Do u see a happy girl when u look at me?good that's what your supposed to see.
Not whats inside,eleven whats inside,unless it tried to sneak through out my eyes and down my cheeks In some cases it dose.
But when your not around it's always there making it's way out through my eyes,my thighs my screams and my arms,just wanting to be seen.
Don't you just love the numb feeling,I do.
If I haven't guessed already I'm fucking crazy.
'Choo choo.' Is constantly going round my head I know it's him,it's always him,he wants me at the train station.
He vists me 2 a day now,how pleasant of him to stop by.
Every morning I take my cocktail of pills,sometimes wanting to take more then I should, sometimes I mean always.

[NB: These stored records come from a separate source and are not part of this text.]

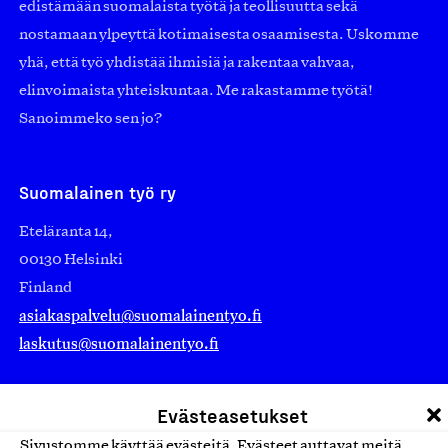
edistämään suomalaista työtä ja teollisuutta sekä
nostamaan ylpeyttä kotimaisesta osaamisesta. Uskomme
yhä, että työ yhdistää ihmisiä ja rakentaa vahvaa,
elinvoimaista yhteiskuntaa. Me rakastamme työtä!
Sanoimmeko sen jo?
Suomalainen työ ry
Eteläranta 14,
00130 Helsinki
Finland
asiakaspalvelu@suomalainentyo.fi
laskutus@suomalainentyo.fi
Evästeasetukset
Sivustomme käyttää evästeitä. Evästeet auttavat meitä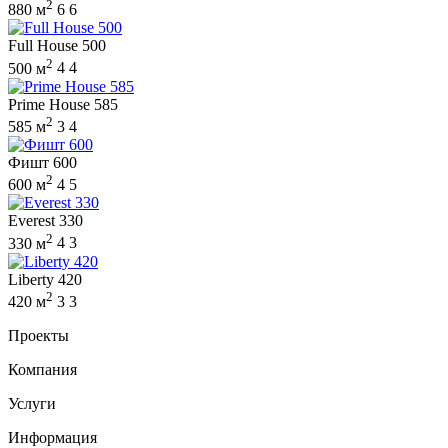
2
880 м
6
6
Full House 500
2
500 м
4
4
Prime House 585
2
585 м
3
4
Фишт 600
2
600 м
4
5
Everest 330
2
330 м
4
3
Liberty 420
2
420 м
3
3
Проекты
Компания
Услуги
Информация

Last time I did at it just made me sick,which helped get rid of the food I shouldn't have eaten,it just makes me more fat.
I keep listing to my chemical romance to try help me and watching dan and Phil to calm me.
They help but my Demond's are strong,very strong u try fight them,you won't you'll fail.
But me and my Demond's have come to an agreement,you all know what that is and we are trying very hard to make to happen I'm just to fucking stupid to succeed.
I'm just fed up and I cry myself to sleep.
I feel like I'm walking on glass.
I feel he need to please people and if I feel someone dosent like me I try so hard for them too.
I'm drowning in my sorrow and I can't do it anymore,I gave up a long time ago,I'm just trying to escape.
I grew up to become something I never ever said I'd be.
But that's life it's a bitch and I'd rather be without it.
Know one is gonna miss me our they?
They say they will but in a few days they'll be fine.
I want to leave with nanny,I can't love without her,she gose I go.
Talking of that,mark.
mark don't follow me,okay?
All my friends think im better I'm no where near.
Tonight.
Tonight
Tonight.
Help me I'm crazy NO DONT IM FINE!!!